**RECORDS SHOWN**
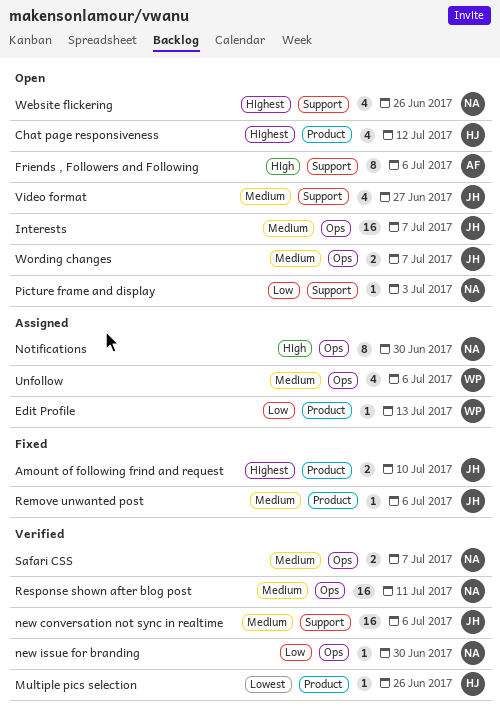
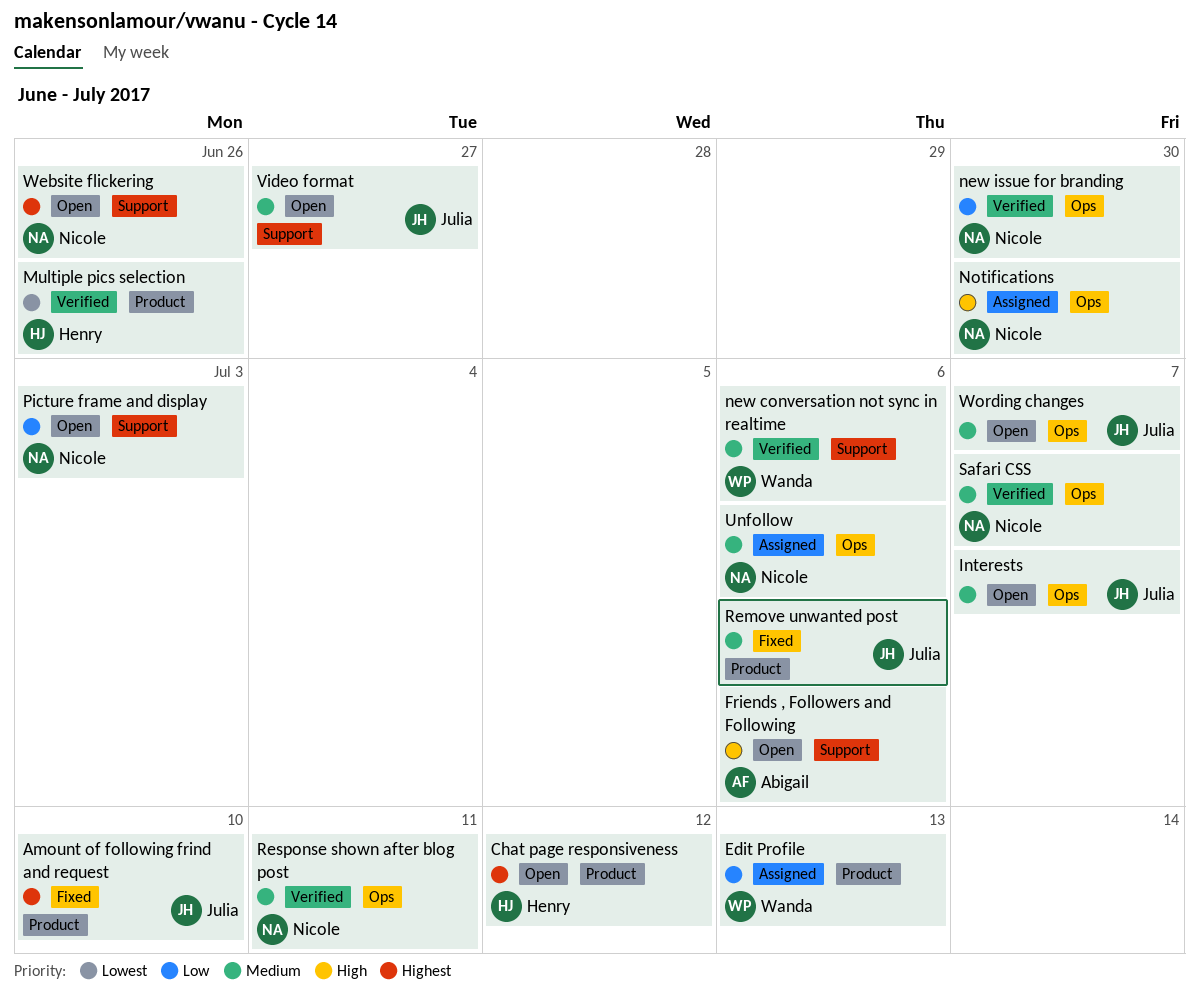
new conversation not sync in realtime, owner: Julia -> Wanda
Unfollow, owner: Wanda -> Nicole

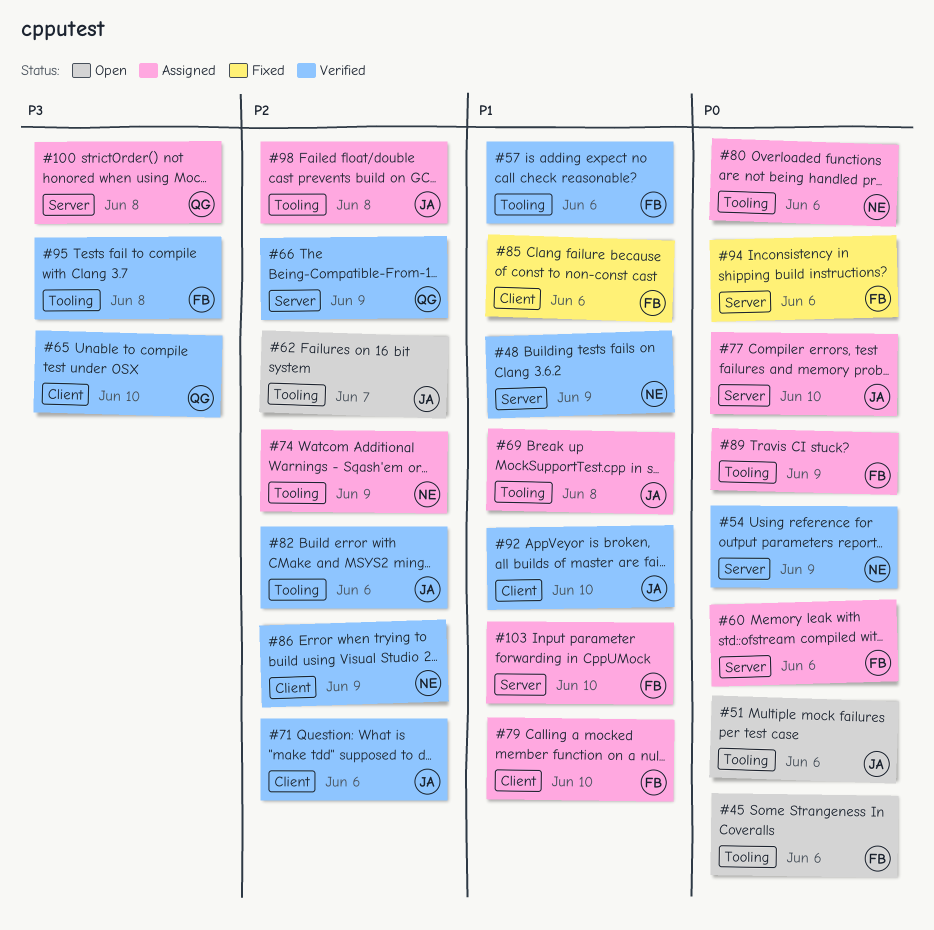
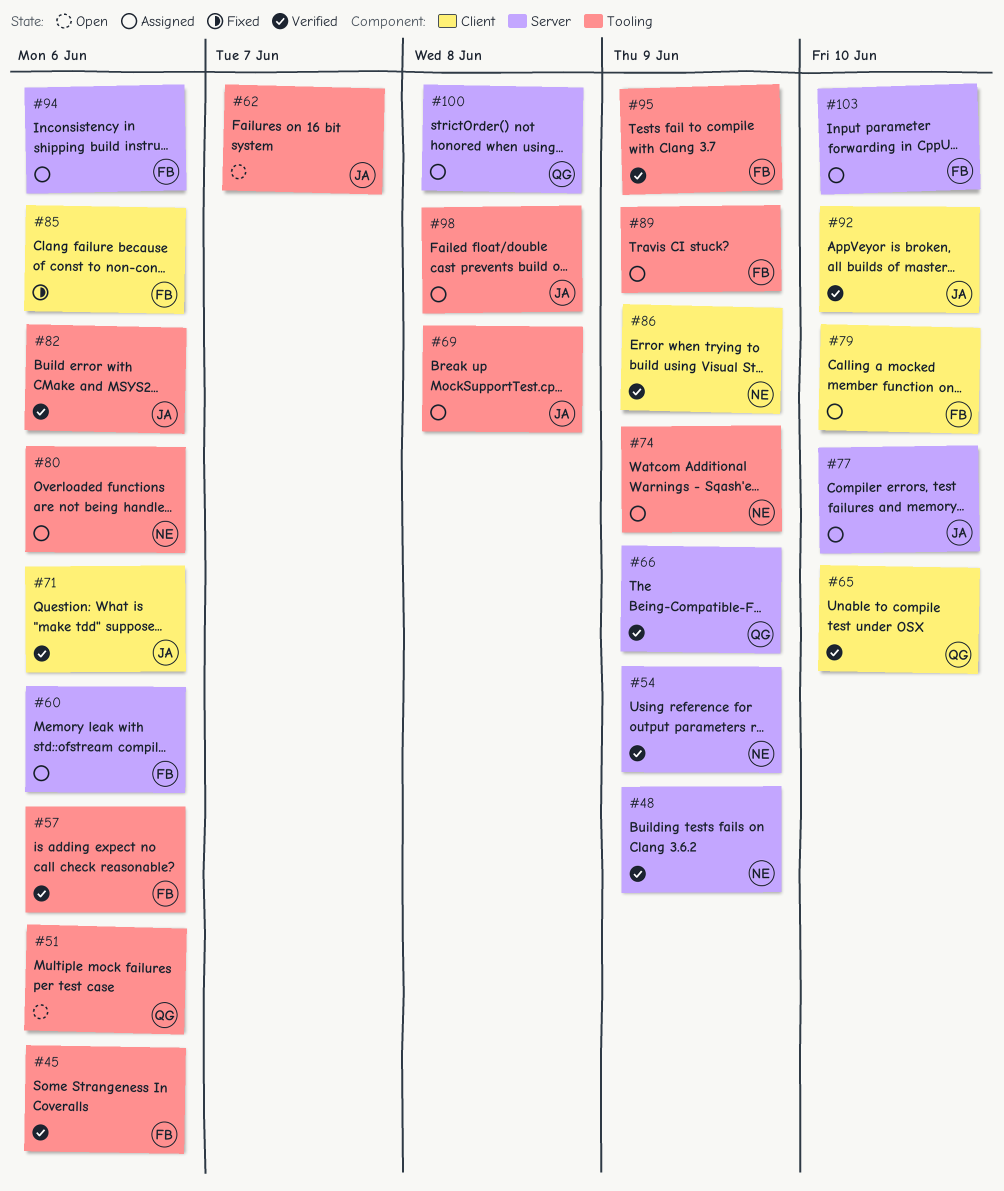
#45, status: Open -> Verified
#51, owner: JA -> QG
#94, status: Fixed -> Assigned
#95, due: Jun 8 -> Jun 9

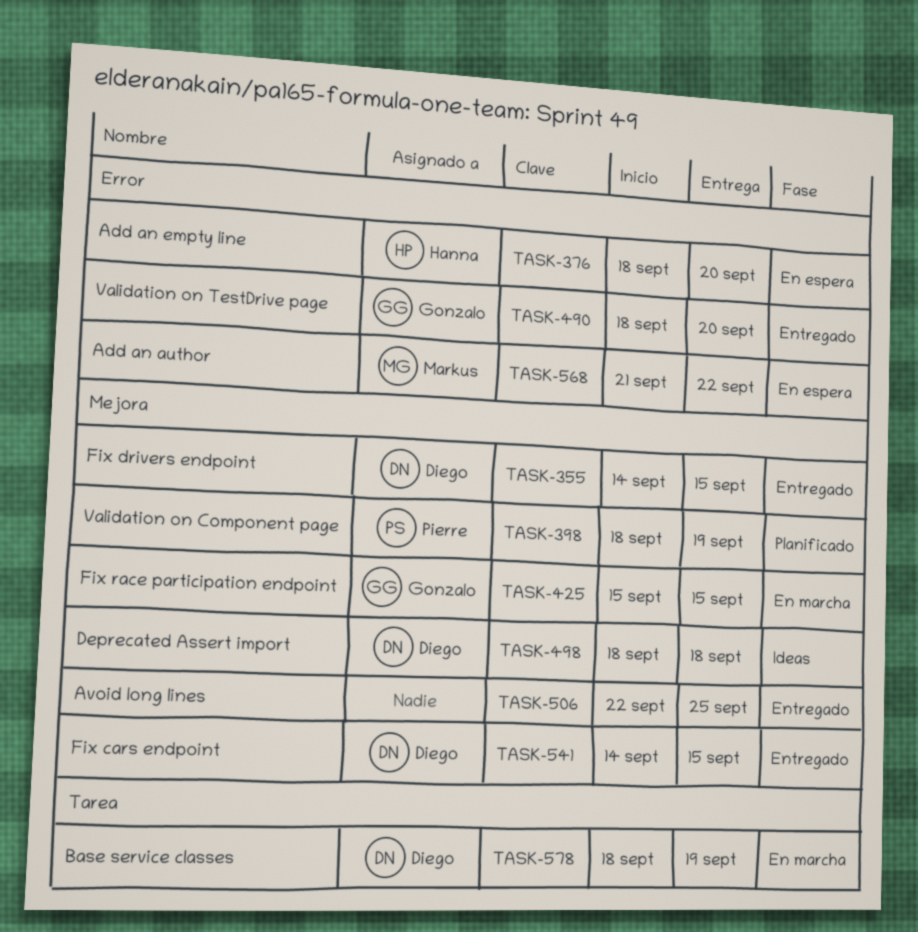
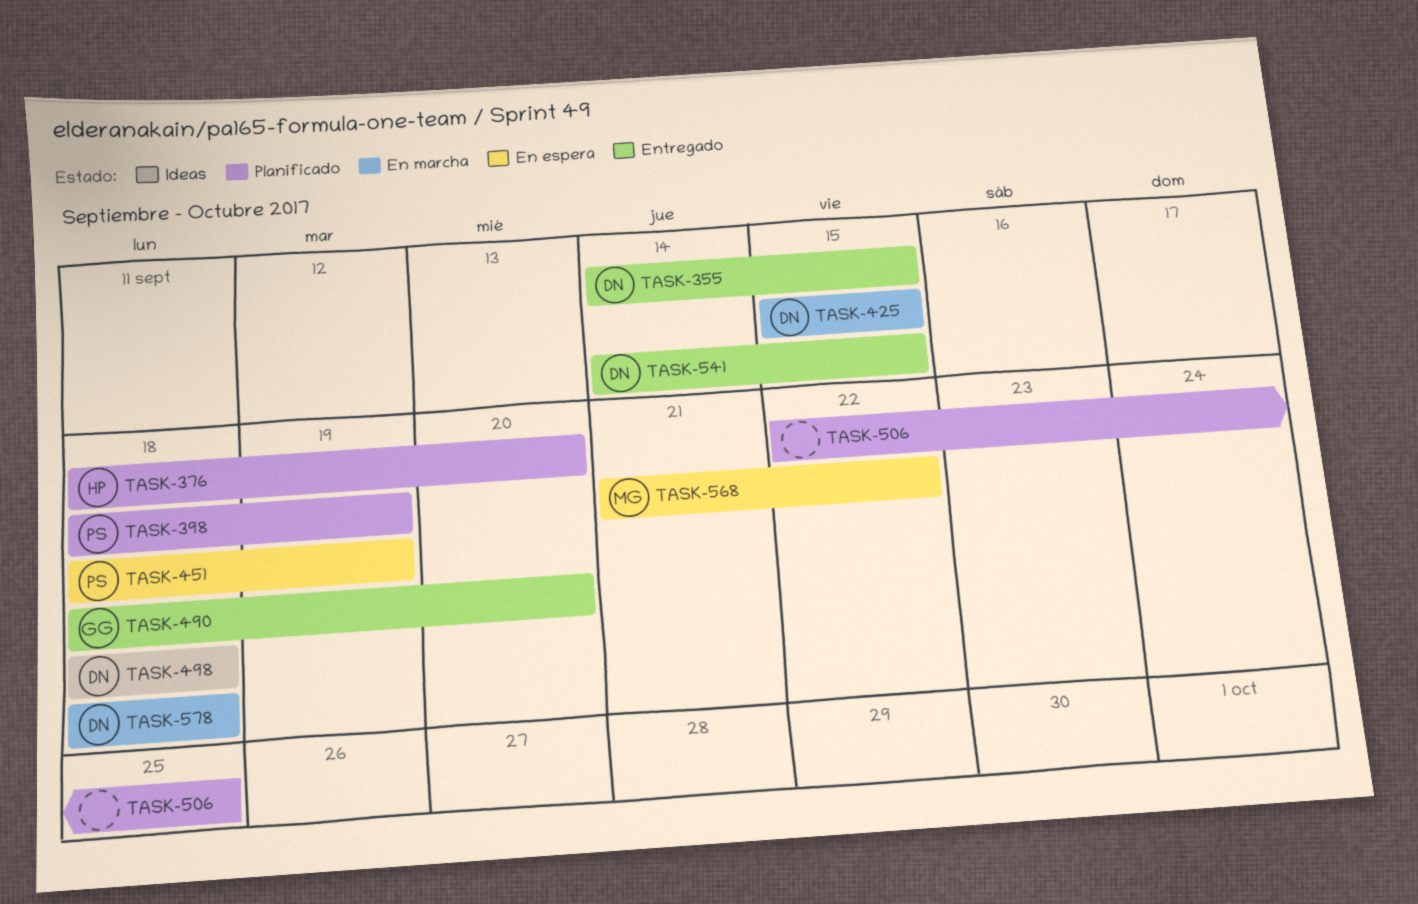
TASK-376, status: En espera -> Planificado
TASK-425, owner: Gonzalo -> Diego
TASK-451: none -> present
TASK-506, status: Entregado -> Planificado
TASK-578, due: Sep 19 -> Sep 18

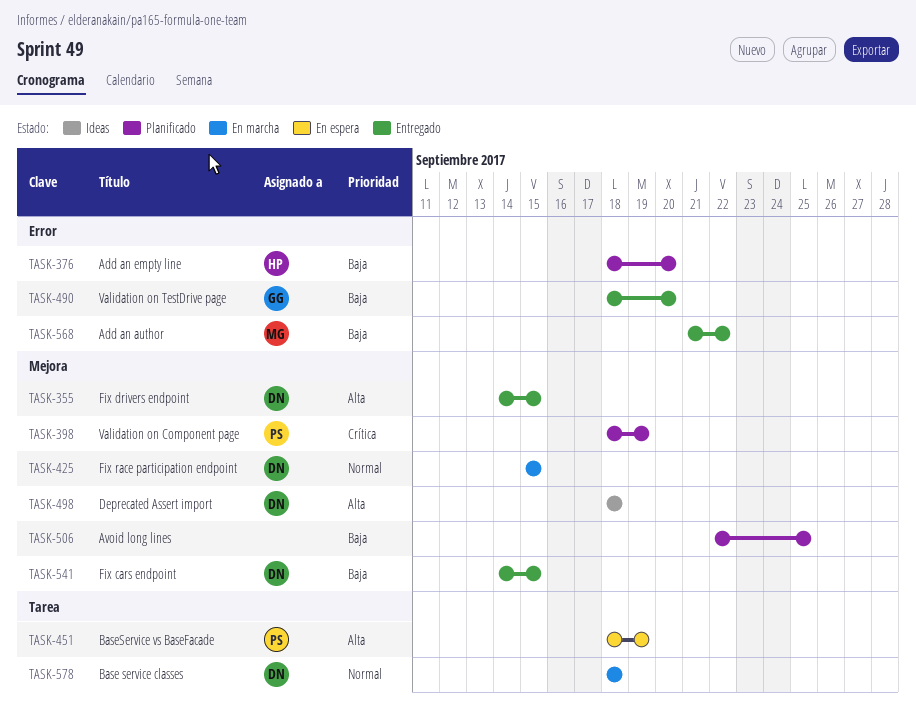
TASK-568, status: En espera -> Entregado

**WHAT NEEDS TO BE DONE**
The lines from the one containing "#51, owner: JA -> QG" through the final line of the data are to be repeated exactly, with both ends included and all pictures left out.

**OUTPUT**
#51, owner: JA -> QG
#94, status: Fixed -> Assigned
#95, due: Jun 8 -> Jun 9

TASK-376, status: En espera -> Planificado
TASK-425, owner: Gonzalo -> Diego
TASK-451: none -> present
TASK-506, status: Entregado -> Planificado
TASK-578, due: Sep 19 -> Sep 18

TASK-568, status: En espera -> Entregado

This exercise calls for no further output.